*** Opening ENTRIES PROVIDED ***

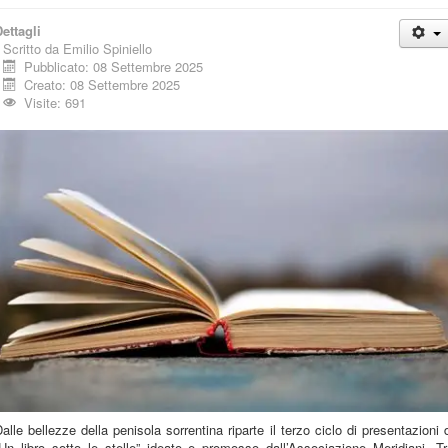
ettagli
Scritto da
Emilio Spiniello
Pubblicato: 08 Settembre 2025
Creato: 08 Settembre 2025
Visite: 691
alle bellezze della penisola sorrentina riparte il terzo ciclo di presentazioni 
Un libro sotto le stelle” ideato e promosso dall’Associazione Meridiani. T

*** Closing ENTRIES PROVIDED ***

WHAT NEEDS TO BE DONE ▸ Transcribe every line of text from the entries above verbatim, leaving the pictures out of your answer.

EXERCISE ANSWER ▸
ettagli
Scritto da
Emilio Spiniello
Pubblicato: 08 Settembre 2025
Creato: 08 Settembre 2025
Visite: 691
alle bellezze della penisola sorrentina riparte il terzo ciclo di presentazioni 
Un libro sotto le stelle” ideato e promosso dall’Associazione Meridiani. T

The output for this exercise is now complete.